- How do I find rows in one table with no match in another in SQL?
- Ask in plain English — 'customers who have never placed an order.' nlqdb compiles an anti-join: `LEFT JOIN orders ON ... WHERE orders.id IS NULL` keeps the customers that found no matching order, or the equivalent `NOT EXISTS (SELECT 1 FROM orders WHERE ...)`. It runs the query and shows the SQL, so you can confirm it used a NULL-safe shape rather than `NOT IN`.
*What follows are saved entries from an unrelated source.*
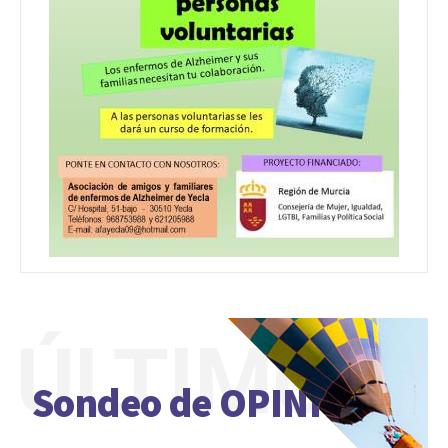
ÚLTIMO
Sondeo de OPINIÓN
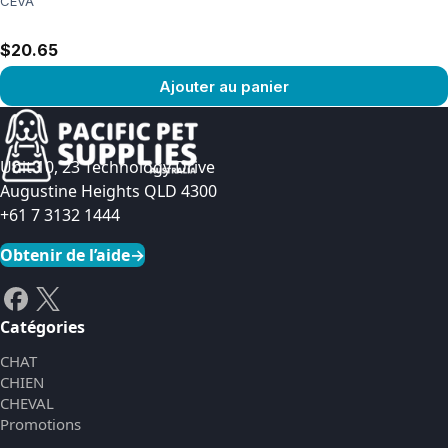
CEVA
$20.65
Ajouter au panier
Voir le produit
Unit 10, 23 Technology Drive
Augustine Heights QLD 4300
+61 7 3132 1444
Obtenir de l’aide
→
Catégories
CHAT
CHIEN
CHEVAL
Promotions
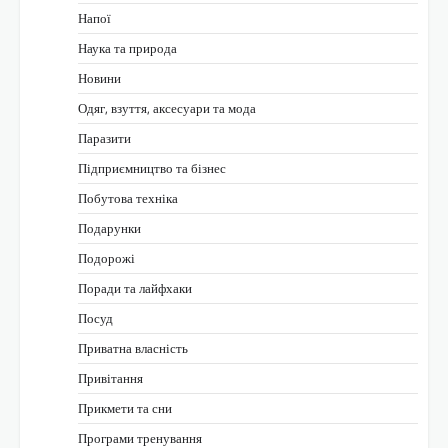
Напої
Наука та природа
Новини
Одяг, взуття, аксесуари та мода
Паразити
Підприємництво та бізнес
Побутова техніка
Подарунки
Подорожі
Поради та лайфхаки
Посуд
Приватна власність
Привітання
Прикмети та сни
Програми тренування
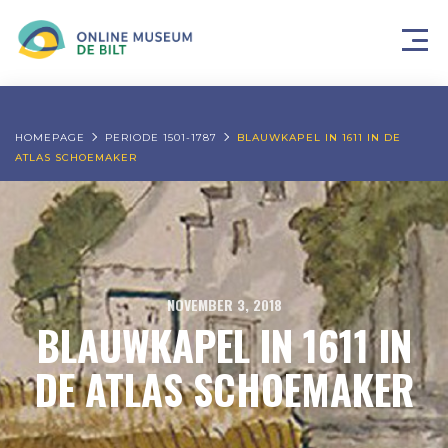
HOMEPAGE
PERIODE 1501-1787
BLAUWKAPEL IN 1611 IN DE
ATLAS SCHOEMAKER
NOVEMBER 3, 2018
BLAUWKAPEL IN 1611 IN
DE ATLAS SCHOEMAKER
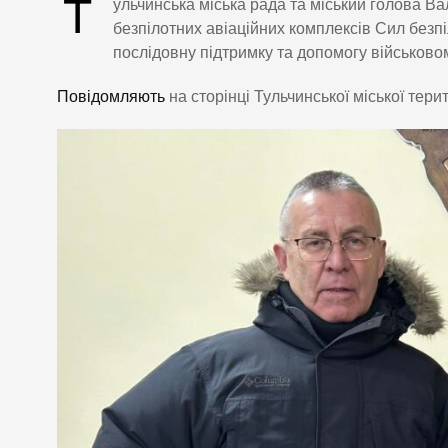
Т
ульчинська міська рада та міський голова В
безпілотних авіаційних комплексів Сил безп
послідовну підтримку та допомогу військовом
Повідомляють
на сторінці Тульчинської міської тери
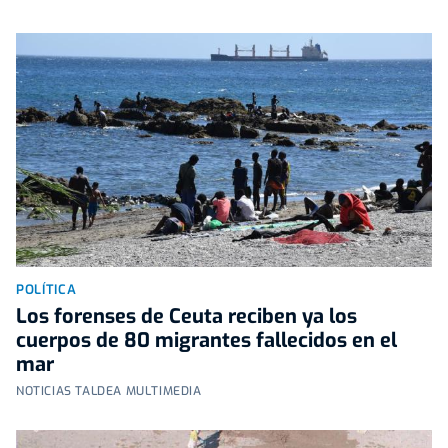
POLÍTICA
Los forenses de Ceuta reciben ya los
cuerpos de 80 migrantes fallecidos en el
mar
NOTICIAS TALDEA MULTIMEDIA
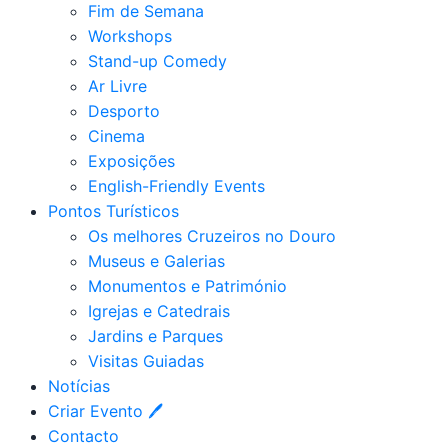
Fim de Semana
Workshops
Stand-up Comedy
Ar Livre
Desporto
Cinema
Exposições
English-Friendly Events
Pontos Turísticos
Os melhores Cruzeiros no Douro​
Museus e Galerias
Monumentos e Património
Igrejas e Catedrais
Jardins e Parques
Visitas Guiadas
Notícias
Criar Evento 🖊
Contacto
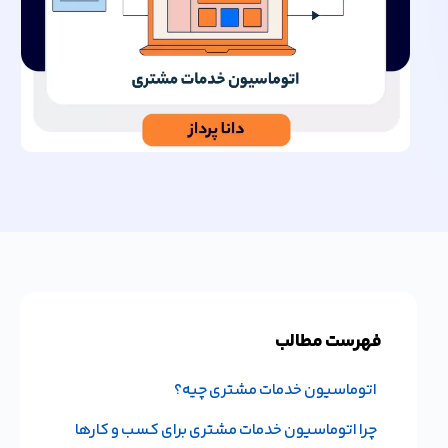
فهرست مطالب
اتوماسیون خدمات مشتری چیه؟
چرا اتوماسیون خدمات مشتری برای کسب و کارها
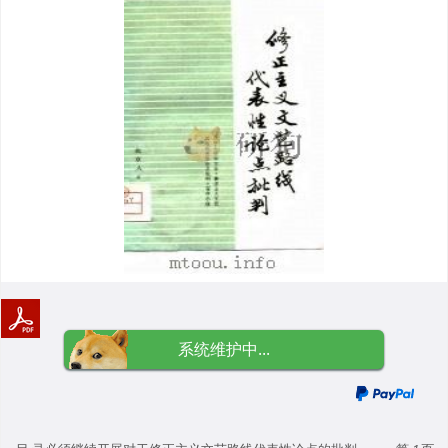
系统维护中...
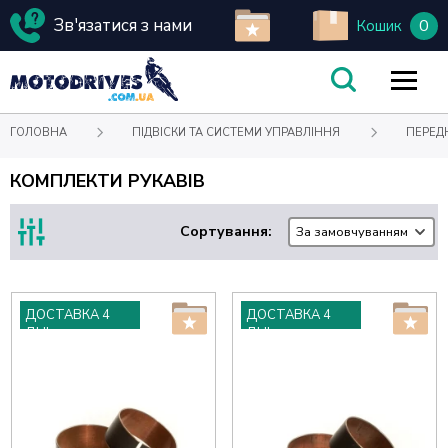
Зв'язатися з нами
0
Кошик
ГОЛОВНА
ПІДВІСКИ ТА СИСТЕМИ УПРАВЛІННЯ
ПЕРЕД
КОМПЛЕКТИ РУКАВІВ
Сортування:
За замовчуванням
ДОСТАВКА 4
ДОСТАВКА 4
ДНІ
ДНІ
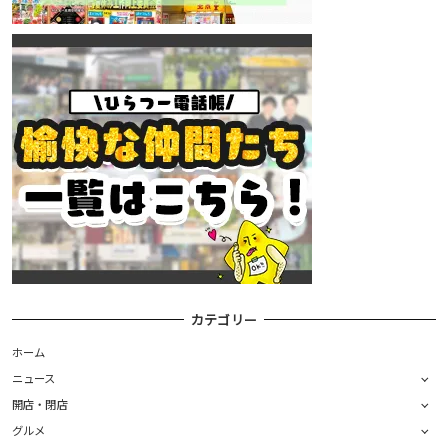
カテゴリー
ホーム
ニュース
開店・閉店
グルメ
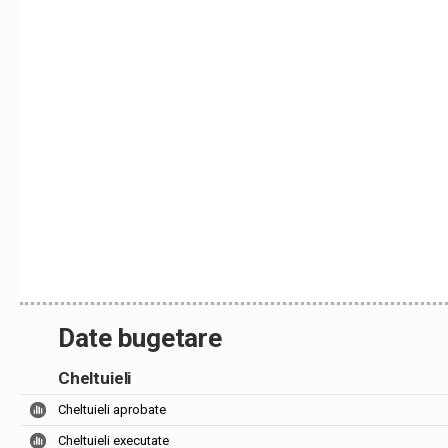
Date bugetare
Cheltuieli
Cheltuieli aprobate
Cheltuieli executate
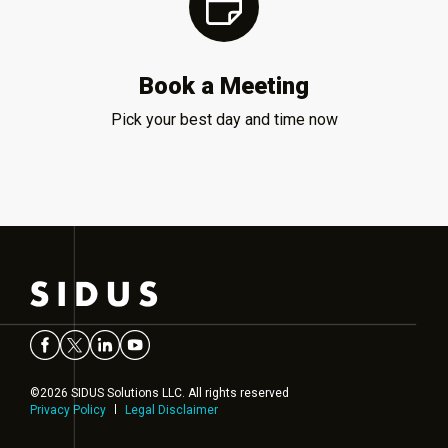
Book a Meeting
Pick your best day and time now
©2026 SIDUS Solutions LLC. All rights reserved
Privacy Policy
Legal Disclaimer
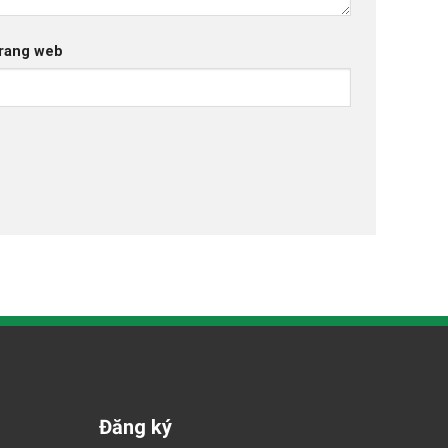
rang web
Đăng ký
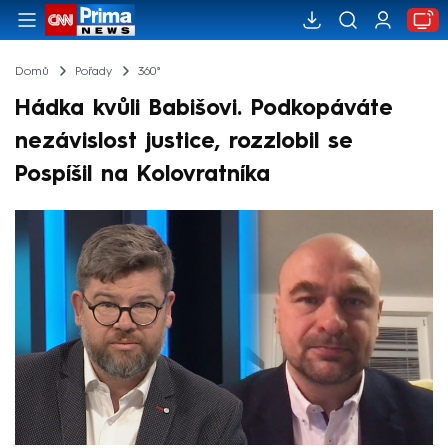
Domů
Pořady
360°
Hádka kvůli Babišovi. Podkopáváte
nezávislost justice, rozzlobil se
Pospíšil na Kolovratníka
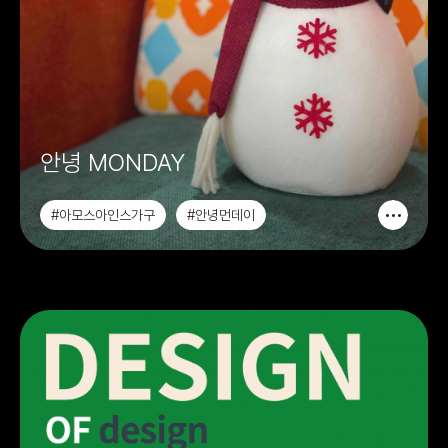
안녕 MONDAY
#아모스아인스가구
#안녕먼데이
#안녕MONDAY
#가구디자인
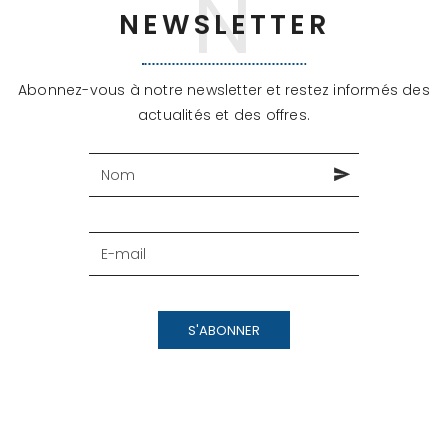
NEWSLETTER
Abonnez-vous à notre newsletter et restez informés des
actualités et des offres.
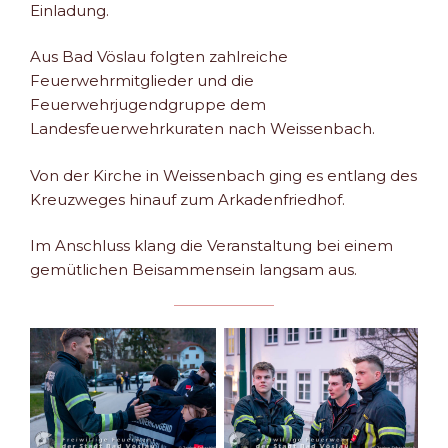
Einladung.
Aus Bad Vöslau folgten zahlreiche
Feuerwehrmitglieder und die
Feuerwehrjugendgruppe dem
Landesfeuerwehrkuraten nach Weissenbach.
Von der Kirche in Weissenbach ging es entlang des
Kreuzweges hinauf zum Arkadenfriedhof.
Im Anschluss klang die Veranstaltung bei einem
gemütlichen Beisammensein langsam aus.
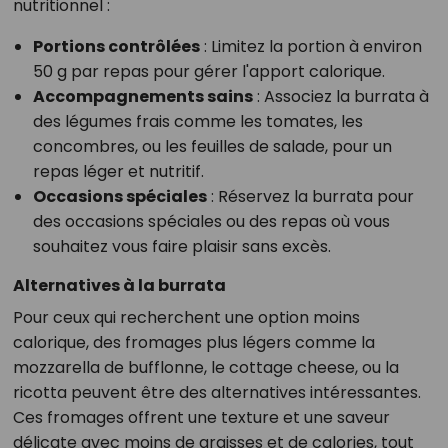
nutritionnel :
Portions contrôlées
: Limitez la portion à environ
50 g par repas pour gérer l'apport calorique.
Accompagnements sains
: Associez la burrata à
des légumes frais comme les tomates, les
concombres, ou les feuilles de salade, pour un
repas léger et nutritif.
Occasions spéciales
: Réservez la burrata pour
des occasions spéciales ou des repas où vous
souhaitez vous faire plaisir sans excès.
Alternatives à la burrata
Pour ceux qui recherchent une option moins
calorique, des fromages plus légers comme la
mozzarella de bufflonne, le cottage cheese, ou la
ricotta peuvent être des alternatives intéressantes.
Ces fromages offrent une texture et une saveur
délicate avec moins de graisses et de calories, tout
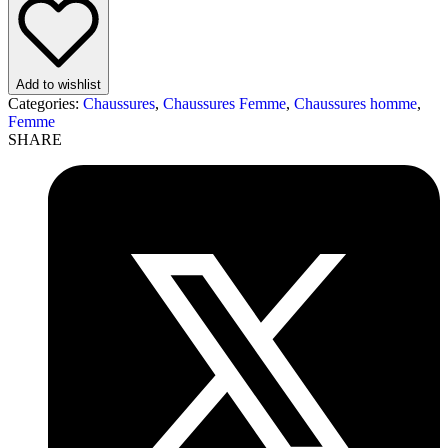
Add to wishlist
Categories:
Chaussures
,
Chaussures Femme
,
Chaussures homme
,
Femme
SHARE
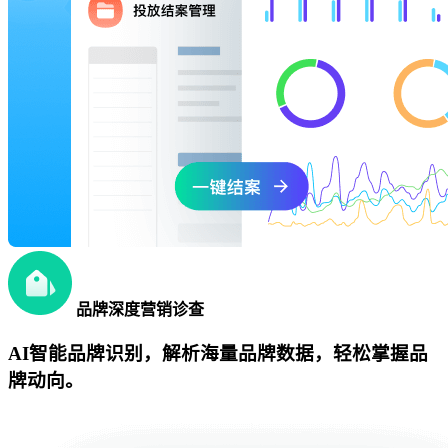
品牌深度营销诊查
AI智能品牌识别，解析海量品牌数据，轻松掌握品
牌动向。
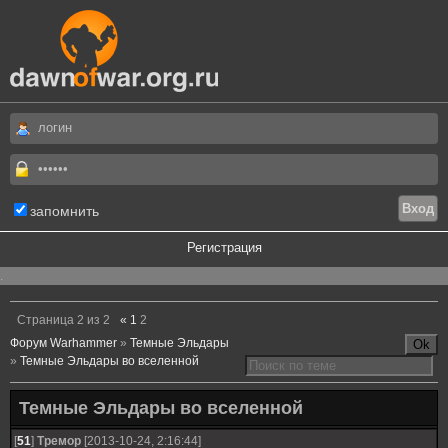
запомнить
Регистрация
.
Страница
2
из
2
«
1
2
Форум Warhammer
»
Темные Эльдары
»
Темные Эльдары во вселенной
Темные Эльдары во вселенной
[
51
]
Тремор
[2013-10-24, 2:16:44]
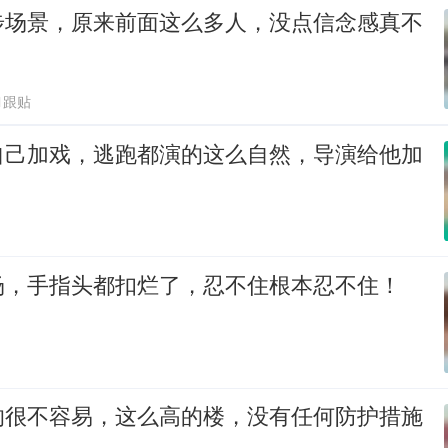
步场景，原来前面这么多人，没点信念感真不
1跟贴
自己加戏，逃跑都演的这么自然，导演给他加
场，手指头都扣烂了，忍不住根本忍不住！
的很不容易，这么高的楼，没有任何防护措施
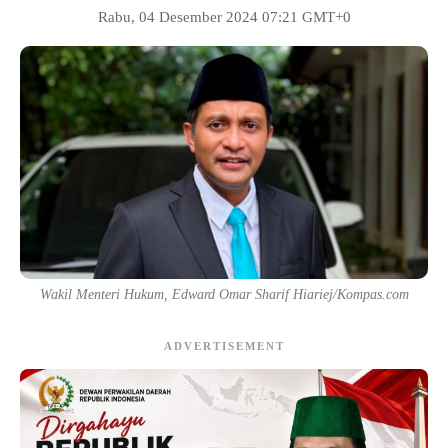
Rabu, 04 Desember 2024 07:21 GMT+0
Wakil Menteri Hukum, Edward Omar Sharif Hiariej/Kompas.com
ADVERTISEMENT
- Why does NOT IN return no rows in SQL?
- Because of a NULL in the subquery. `id NOT IN (SELECT customer_id FROM orders)` is true only when `id` differs from every returned value — but if one `customer_id` is NULL, the comparison is 'unknown', so the predicate is never true and you get zero rows. Use `NOT EXISTS` or a `LEFT JOIN ... IS NULL` instead; nlqdb compiles the NULL-safe form and shows it in the SQL.
- What's the difference between LEFT JOIN IS NULL and NOT EXISTS?
- For a plain anti-join they return the same rows. `NOT EXISTS` is a correlated subquery that stops at the first match and is NULL-safe by construction. `LEFT JOIN ... WHERE b.key IS NULL` keeps every left row that found no partner — but if the join key isn't unique it can multiply rows before the filter. nlqdb picks one from your phrasing and shows the clause in the SQL.
- Can I run an anti-join on a Postgres database I already run?
- Yes — connect it with the signed-in BYO connect verb (`nlq db connect`, `SK-DBCONN-001`; see /solve/query-existing-postgres-in-natural-language) and ask 'rows with no match' in place, no ETL into a separate store. The honest limits: BYO connect is signed-in only (not the public embed), and nlqdb returns the unmatched rows read-only — it doesn't persist the result set for you.